Wait, just me? Alright then, moving along.
Given the description, Ardbeg Blasda is an odd duck. It’s bottled at 8ppm compared to the typical 24ppm. It’s meant to be lightly peated. It costs a lot and it’s hard to get. And for what? Why would you drink a lightly peated Ardbeg? What next, a Lowland that doesn’t have strong floral notes?
I wanted to try this dram, none the less. So I ordered a sample, because sometimes I have more money than sense.
Price: N/A in Ontario
Colour: White wine
Nose: Sour peat, light lemon, juniper, sea salt, white pepper, cherry, roses
Given the moniker of “lightly peated”, I honestly didn’t expect any, yet peat was the first thing to pop out. That said, there were nice Gin-like elements in the nose, and as it opened up they took on a sweet/sour/floral aspect as well. This is quite nice to nose, not too harsh at all, compared to the 10 year.

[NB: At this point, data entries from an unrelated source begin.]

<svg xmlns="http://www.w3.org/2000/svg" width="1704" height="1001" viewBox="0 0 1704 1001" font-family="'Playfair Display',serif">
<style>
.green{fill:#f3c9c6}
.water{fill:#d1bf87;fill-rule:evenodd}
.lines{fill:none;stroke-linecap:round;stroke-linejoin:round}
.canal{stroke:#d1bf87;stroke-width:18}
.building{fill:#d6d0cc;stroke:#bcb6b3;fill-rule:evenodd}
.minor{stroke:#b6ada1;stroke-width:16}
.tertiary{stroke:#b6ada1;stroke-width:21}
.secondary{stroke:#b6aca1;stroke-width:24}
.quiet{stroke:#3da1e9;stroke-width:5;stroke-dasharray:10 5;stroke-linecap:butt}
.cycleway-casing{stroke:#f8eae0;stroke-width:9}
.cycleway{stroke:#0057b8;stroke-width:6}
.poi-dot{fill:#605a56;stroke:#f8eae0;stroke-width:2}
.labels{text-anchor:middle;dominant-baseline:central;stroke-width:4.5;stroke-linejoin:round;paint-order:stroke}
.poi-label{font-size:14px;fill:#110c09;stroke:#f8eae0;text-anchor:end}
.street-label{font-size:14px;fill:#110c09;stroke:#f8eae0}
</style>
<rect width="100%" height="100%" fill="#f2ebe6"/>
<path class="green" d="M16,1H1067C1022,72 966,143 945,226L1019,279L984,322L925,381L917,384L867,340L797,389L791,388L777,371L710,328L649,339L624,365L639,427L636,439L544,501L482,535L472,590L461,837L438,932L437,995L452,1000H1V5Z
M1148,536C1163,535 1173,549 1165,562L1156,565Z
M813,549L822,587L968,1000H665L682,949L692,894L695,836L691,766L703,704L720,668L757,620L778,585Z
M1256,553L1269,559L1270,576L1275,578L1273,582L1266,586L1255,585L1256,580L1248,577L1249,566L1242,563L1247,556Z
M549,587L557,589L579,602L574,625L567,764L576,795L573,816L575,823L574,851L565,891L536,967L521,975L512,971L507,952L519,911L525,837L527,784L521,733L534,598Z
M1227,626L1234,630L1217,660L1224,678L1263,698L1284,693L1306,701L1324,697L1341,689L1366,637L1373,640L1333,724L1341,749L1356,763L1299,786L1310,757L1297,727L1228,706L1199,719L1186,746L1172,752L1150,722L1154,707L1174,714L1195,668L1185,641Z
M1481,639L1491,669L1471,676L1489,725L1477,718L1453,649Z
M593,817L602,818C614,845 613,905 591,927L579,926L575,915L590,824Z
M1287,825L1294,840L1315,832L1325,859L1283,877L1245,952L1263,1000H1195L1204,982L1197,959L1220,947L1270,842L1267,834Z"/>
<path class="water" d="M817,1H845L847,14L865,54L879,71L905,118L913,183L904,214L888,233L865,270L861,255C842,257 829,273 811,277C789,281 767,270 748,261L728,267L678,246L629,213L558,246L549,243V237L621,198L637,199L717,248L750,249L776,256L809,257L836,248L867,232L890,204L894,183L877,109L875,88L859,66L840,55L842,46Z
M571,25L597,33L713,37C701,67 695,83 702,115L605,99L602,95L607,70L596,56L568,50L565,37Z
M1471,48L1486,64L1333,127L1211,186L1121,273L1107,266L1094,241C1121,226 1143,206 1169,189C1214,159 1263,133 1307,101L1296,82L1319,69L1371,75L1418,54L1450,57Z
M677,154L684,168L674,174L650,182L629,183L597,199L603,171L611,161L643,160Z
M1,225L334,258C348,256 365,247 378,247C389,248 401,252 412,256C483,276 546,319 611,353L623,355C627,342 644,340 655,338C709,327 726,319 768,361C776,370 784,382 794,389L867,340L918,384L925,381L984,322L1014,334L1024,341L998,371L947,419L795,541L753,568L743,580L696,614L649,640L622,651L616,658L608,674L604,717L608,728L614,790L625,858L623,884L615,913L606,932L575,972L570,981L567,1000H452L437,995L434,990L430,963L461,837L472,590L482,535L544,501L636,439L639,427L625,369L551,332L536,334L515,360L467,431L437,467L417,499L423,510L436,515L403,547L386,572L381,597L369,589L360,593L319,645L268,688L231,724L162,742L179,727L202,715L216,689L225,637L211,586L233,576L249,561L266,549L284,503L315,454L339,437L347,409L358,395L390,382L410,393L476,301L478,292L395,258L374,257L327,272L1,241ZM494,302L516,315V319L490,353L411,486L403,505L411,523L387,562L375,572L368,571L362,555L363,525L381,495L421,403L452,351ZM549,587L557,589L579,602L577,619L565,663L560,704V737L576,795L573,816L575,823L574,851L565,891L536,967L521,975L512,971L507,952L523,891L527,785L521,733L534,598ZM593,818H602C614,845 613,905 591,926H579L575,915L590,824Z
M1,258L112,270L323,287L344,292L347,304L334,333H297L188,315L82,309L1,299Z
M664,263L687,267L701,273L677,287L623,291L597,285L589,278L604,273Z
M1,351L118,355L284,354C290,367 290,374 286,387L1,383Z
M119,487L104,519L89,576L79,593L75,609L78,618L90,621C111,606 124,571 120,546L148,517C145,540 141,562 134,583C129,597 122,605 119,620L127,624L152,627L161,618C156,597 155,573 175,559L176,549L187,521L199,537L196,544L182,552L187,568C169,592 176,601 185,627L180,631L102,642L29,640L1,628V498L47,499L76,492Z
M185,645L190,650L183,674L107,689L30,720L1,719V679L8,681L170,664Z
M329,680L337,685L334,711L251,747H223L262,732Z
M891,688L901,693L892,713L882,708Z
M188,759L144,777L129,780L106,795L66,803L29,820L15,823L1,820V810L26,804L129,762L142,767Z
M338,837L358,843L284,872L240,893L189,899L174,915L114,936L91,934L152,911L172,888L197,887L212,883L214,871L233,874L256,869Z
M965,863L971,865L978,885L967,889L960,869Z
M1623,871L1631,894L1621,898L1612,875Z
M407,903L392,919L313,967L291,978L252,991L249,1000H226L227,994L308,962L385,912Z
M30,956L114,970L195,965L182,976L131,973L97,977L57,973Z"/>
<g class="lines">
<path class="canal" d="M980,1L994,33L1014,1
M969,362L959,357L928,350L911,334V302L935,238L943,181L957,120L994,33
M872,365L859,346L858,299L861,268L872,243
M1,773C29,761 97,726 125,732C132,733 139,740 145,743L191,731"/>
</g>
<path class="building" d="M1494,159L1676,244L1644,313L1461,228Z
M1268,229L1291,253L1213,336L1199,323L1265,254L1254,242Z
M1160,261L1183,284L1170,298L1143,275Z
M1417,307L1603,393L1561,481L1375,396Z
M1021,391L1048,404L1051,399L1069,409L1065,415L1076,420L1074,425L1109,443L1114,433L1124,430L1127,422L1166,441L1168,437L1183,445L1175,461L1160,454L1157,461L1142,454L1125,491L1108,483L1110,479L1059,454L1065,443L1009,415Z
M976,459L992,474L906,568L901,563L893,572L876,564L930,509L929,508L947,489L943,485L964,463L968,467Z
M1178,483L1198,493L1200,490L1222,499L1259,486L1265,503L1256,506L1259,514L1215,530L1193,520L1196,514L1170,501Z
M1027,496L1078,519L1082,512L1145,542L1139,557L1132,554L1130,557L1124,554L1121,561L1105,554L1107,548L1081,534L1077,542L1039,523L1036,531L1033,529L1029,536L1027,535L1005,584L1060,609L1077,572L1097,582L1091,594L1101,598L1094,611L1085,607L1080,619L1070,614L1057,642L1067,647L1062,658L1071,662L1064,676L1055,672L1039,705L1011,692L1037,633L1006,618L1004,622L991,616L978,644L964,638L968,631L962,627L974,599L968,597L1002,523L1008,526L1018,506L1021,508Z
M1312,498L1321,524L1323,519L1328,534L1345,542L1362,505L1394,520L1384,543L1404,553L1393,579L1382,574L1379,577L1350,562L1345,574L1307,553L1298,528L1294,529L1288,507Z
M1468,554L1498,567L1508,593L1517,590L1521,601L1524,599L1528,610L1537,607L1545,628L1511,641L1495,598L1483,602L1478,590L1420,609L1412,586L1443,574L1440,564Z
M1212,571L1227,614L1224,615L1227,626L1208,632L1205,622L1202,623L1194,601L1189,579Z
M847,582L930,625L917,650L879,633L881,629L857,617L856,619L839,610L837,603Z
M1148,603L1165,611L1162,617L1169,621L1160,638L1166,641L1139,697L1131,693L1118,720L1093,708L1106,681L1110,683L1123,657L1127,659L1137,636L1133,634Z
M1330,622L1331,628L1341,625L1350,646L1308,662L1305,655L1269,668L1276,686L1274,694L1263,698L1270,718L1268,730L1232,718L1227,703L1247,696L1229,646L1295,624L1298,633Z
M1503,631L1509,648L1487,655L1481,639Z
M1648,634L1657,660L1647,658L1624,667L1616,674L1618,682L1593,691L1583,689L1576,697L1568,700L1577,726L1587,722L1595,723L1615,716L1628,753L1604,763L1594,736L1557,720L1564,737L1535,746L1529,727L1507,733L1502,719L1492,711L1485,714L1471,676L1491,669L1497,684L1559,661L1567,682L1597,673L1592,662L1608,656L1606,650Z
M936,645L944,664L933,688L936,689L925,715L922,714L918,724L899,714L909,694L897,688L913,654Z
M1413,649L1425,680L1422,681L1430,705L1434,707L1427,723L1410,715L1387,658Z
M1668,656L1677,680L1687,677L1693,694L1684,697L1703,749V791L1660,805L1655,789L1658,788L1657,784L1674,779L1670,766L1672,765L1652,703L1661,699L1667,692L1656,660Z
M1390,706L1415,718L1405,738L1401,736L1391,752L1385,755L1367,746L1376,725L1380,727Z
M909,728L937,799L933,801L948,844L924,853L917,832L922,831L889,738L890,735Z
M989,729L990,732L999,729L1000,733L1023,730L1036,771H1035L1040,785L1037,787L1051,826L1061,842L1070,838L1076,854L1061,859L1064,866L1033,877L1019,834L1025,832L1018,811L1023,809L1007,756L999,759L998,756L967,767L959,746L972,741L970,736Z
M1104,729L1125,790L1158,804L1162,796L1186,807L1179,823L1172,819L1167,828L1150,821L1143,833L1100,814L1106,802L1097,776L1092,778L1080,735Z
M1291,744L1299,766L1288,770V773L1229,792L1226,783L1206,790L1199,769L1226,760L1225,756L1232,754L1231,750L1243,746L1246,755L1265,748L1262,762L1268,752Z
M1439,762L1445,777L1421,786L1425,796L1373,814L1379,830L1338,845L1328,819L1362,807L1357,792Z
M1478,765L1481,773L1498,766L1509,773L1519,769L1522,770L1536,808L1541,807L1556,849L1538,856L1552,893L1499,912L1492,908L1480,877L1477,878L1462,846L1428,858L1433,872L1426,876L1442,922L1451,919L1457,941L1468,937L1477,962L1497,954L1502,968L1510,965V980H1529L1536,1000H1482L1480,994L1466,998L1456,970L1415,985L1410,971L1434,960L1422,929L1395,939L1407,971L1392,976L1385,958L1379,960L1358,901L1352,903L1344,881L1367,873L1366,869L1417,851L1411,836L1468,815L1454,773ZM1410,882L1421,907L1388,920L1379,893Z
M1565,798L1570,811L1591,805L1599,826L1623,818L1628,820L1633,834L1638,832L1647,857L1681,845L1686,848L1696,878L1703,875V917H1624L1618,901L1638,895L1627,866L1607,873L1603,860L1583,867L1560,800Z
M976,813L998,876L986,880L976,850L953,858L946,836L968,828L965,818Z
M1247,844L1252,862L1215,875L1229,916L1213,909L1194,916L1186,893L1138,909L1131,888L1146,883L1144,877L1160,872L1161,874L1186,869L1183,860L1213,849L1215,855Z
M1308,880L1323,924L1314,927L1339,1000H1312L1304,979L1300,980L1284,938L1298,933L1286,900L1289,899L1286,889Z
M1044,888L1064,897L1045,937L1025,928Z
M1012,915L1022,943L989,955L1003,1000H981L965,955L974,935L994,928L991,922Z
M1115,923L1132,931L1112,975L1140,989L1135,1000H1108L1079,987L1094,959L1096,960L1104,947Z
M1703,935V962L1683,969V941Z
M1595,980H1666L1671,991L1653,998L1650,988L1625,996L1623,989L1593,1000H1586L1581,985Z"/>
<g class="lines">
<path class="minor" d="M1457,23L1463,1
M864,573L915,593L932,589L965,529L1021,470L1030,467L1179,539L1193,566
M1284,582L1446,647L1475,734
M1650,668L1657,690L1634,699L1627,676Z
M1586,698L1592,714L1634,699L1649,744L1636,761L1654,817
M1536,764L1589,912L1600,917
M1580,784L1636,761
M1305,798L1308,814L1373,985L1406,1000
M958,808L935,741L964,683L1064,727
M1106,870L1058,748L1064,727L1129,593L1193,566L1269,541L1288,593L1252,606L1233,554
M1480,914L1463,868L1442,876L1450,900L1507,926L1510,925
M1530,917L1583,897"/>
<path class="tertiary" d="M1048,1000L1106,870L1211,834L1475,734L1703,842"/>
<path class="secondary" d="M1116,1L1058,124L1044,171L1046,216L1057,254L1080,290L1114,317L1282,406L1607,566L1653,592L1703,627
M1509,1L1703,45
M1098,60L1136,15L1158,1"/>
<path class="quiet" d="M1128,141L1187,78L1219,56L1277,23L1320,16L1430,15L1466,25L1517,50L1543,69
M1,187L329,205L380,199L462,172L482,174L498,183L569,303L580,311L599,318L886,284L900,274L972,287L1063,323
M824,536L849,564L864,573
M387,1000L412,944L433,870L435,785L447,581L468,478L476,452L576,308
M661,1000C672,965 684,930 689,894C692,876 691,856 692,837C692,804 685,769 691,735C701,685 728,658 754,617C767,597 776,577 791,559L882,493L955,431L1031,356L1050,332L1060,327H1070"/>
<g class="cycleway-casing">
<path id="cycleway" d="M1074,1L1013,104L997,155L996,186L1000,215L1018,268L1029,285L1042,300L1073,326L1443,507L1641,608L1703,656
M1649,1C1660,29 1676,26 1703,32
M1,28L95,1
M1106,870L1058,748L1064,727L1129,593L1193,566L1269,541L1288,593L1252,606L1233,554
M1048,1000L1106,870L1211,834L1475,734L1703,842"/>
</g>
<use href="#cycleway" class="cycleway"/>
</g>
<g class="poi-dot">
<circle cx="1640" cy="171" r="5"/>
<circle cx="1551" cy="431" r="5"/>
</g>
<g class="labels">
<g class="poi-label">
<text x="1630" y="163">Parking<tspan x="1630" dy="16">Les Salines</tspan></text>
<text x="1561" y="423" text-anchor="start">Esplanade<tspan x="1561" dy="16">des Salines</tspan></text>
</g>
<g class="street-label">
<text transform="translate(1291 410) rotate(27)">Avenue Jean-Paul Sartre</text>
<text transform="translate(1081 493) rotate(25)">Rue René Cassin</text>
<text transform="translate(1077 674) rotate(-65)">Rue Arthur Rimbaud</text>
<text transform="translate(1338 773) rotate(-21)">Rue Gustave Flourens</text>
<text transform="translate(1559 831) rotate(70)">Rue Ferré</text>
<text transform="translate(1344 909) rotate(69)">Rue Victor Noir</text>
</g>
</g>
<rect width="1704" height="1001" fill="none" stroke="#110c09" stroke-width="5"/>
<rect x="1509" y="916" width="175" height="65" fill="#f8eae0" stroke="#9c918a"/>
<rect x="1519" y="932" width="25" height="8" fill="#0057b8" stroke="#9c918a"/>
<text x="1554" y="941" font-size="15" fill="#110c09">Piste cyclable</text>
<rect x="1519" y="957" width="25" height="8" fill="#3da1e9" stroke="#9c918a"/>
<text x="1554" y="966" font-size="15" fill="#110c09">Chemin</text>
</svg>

Taste: Sea salt, grape jelly, peat, oranges, anise
Big iodine splash with some sweet fruits, but not a lot going on here. The 10 has more complexity than this, where as this is just mostly anise, iodine and peat.
Finish: Peat, dirty potatoes, raisins, blackberry, tannic, dry
Raisins are the only nice part of this finish, and if you don’t like raisins, you’re boned. And not proper boned, you’re just boned, like the other person is reading a comic book and yawning a lot.
Seriously, raisins are the shit, you should try them again. Especially in Butter Tarts.
Conclusion: I’d like to start by saying that I actually had high hopes for an Ardbeg that was only lightly peated. In other Ardbeg’s I’ve found flavours that pop out and fight with while pairing nicely with the peat. Here I was expecting some of those flavours to take centre stage, yet I ended up with some tart, tannic, and dry parts that were only barely there. I’m glad I didn’t end up with a full bottle of this, and hope that Ardbeg tweaks it in the future to be more than just a novelty.